Scan the records below for the line with "Legenda spune" and the line with "jakamalla palkintoja ja". Repeat those two lines and every line between them exactly, and nothing else.

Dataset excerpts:
Segment Open

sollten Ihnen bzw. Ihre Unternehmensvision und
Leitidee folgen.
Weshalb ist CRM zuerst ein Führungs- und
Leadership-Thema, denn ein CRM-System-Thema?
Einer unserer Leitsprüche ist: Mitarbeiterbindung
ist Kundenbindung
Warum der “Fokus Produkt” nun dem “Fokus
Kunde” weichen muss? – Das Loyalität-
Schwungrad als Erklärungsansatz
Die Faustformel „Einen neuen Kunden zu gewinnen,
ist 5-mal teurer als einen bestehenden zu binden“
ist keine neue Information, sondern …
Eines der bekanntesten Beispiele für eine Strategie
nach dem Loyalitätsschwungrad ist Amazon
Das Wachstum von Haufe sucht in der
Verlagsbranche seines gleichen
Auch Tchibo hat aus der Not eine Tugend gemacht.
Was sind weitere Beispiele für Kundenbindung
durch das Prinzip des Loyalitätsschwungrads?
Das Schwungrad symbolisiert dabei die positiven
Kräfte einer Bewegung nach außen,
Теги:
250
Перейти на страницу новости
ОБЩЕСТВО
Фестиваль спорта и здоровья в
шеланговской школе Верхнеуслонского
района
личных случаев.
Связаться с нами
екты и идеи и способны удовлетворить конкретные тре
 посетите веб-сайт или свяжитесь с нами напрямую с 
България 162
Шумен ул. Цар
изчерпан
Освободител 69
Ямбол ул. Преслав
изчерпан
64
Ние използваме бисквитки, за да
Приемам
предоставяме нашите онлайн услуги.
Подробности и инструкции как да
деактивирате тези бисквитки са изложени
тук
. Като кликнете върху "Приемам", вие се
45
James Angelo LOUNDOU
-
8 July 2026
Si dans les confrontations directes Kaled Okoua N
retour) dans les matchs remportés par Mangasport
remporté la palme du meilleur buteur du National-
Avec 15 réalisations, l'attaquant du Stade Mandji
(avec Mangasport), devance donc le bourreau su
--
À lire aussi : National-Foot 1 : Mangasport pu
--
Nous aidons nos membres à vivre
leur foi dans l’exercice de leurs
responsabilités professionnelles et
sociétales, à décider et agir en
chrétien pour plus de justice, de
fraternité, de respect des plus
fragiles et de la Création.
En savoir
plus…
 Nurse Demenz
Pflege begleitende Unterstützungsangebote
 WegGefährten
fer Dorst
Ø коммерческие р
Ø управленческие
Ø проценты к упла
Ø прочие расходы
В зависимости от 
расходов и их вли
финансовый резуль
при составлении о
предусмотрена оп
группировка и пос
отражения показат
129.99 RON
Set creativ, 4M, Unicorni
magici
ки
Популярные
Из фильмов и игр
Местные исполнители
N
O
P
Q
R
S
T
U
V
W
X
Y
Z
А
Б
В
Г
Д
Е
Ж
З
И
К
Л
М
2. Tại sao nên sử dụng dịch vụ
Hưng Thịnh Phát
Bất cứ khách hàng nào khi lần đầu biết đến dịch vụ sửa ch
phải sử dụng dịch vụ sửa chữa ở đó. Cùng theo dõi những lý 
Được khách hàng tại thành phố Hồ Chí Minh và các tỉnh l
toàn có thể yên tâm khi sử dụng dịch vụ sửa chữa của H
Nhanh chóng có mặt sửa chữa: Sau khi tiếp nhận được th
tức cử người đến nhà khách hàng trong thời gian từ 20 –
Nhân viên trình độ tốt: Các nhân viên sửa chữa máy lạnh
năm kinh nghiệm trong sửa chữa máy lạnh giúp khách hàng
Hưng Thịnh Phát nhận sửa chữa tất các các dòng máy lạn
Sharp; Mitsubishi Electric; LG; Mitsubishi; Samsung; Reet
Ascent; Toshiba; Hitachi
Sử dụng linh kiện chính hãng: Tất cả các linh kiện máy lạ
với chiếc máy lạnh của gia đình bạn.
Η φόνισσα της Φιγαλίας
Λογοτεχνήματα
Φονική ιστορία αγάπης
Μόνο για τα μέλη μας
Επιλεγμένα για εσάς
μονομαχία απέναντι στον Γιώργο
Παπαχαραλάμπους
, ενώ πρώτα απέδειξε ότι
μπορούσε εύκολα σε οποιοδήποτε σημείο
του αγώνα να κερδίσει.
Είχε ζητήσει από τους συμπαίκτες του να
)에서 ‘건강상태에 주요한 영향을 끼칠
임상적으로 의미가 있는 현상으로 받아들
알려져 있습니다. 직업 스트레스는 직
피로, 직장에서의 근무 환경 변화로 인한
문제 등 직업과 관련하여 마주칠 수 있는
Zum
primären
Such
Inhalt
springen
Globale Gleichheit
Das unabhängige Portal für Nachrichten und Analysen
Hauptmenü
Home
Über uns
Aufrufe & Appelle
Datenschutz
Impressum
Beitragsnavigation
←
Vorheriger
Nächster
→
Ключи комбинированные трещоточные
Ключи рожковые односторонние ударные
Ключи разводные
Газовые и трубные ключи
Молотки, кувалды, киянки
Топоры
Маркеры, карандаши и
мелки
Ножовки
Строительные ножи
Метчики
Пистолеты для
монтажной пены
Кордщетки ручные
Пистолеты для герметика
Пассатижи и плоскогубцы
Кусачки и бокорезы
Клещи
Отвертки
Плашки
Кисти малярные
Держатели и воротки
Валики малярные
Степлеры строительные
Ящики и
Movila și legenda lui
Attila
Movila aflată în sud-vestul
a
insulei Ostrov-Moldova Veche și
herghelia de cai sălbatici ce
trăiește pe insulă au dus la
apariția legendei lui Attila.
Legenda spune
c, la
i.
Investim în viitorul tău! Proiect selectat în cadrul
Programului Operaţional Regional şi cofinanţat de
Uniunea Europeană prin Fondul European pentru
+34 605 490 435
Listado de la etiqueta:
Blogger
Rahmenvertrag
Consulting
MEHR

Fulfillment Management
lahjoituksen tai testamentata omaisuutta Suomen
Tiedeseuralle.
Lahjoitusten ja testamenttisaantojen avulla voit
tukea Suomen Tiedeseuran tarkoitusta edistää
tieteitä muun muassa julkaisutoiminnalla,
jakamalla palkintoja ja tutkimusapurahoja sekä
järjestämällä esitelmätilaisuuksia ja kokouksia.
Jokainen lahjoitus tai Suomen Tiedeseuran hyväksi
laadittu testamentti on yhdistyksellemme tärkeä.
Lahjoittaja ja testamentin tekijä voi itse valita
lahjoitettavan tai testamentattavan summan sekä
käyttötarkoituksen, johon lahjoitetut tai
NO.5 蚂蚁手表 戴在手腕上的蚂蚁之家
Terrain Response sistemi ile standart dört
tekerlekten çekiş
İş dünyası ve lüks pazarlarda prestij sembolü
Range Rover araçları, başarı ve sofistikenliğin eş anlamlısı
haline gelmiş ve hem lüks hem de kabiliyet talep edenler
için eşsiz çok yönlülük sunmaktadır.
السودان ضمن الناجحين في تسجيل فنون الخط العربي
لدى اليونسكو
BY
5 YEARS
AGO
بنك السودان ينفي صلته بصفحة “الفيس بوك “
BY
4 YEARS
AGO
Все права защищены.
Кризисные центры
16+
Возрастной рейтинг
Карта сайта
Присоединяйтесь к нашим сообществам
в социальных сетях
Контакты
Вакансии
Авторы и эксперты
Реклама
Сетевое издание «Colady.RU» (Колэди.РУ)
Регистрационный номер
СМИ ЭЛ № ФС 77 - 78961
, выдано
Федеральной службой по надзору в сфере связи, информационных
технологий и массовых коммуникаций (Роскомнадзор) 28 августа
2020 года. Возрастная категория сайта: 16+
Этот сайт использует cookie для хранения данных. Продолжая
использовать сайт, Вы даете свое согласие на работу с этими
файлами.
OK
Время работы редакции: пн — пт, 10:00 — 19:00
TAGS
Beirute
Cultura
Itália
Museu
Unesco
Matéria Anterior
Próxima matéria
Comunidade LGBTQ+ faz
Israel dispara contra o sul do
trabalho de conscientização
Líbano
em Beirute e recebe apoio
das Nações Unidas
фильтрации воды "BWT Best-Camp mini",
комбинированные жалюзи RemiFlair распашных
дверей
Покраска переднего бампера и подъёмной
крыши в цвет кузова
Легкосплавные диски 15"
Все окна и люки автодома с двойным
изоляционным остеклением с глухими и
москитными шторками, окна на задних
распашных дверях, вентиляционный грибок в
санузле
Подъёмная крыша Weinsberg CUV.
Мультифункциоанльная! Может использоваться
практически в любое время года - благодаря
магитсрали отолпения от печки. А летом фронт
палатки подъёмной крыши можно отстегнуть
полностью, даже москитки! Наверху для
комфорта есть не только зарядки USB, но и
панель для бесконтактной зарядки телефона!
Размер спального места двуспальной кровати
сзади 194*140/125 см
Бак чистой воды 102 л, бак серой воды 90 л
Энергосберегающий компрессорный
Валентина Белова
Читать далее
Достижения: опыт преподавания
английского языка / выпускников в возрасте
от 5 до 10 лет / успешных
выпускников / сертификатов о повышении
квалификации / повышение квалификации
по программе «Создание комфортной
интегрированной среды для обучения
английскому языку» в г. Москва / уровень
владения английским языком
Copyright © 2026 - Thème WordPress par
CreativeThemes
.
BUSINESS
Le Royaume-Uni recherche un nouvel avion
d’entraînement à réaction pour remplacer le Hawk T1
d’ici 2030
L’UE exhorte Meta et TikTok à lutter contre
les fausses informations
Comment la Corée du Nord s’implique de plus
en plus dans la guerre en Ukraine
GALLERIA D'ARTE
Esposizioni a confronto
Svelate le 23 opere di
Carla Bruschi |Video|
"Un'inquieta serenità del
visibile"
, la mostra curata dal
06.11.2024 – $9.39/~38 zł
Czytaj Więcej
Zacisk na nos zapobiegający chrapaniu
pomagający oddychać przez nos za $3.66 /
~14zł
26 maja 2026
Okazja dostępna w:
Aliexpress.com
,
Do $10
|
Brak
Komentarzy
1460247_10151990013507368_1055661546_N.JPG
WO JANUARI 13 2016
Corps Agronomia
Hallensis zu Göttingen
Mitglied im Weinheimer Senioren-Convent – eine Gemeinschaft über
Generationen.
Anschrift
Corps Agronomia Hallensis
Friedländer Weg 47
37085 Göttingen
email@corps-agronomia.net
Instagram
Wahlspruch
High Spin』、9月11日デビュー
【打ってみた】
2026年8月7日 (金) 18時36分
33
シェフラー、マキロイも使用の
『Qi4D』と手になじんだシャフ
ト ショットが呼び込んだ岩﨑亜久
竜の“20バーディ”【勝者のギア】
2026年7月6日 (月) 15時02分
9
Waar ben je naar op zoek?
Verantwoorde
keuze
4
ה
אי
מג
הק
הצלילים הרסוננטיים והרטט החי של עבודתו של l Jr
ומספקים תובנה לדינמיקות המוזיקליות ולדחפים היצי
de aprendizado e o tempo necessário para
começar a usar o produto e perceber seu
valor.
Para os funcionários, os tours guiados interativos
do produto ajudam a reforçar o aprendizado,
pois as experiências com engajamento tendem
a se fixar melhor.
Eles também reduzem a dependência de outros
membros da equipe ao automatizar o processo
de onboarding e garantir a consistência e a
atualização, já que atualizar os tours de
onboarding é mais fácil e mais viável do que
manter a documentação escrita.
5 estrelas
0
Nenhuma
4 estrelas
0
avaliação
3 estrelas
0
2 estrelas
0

Segment Closed

TASK RESPONSE:
Legenda spune
c, la
i.
Investim în viitorul tău! Proiect selectat în cadrul
Programului Operaţional Regional şi cofinanţat de
Uniunea Europeană prin Fondul European pentru
+34 605 490 435
Listado de la etiqueta:
Blogger
Rahmenvertrag
Consulting
MEHR

Fulfillment Management
lahjoituksen tai testamentata omaisuutta Suomen
Tiedeseuralle.
Lahjoitusten ja testamenttisaantojen avulla voit
tukea Suomen Tiedeseuran tarkoitusta edistää
tieteitä muun muassa julkaisutoiminnalla,
jakamalla palkintoja ja tutkimusapurahoja sekä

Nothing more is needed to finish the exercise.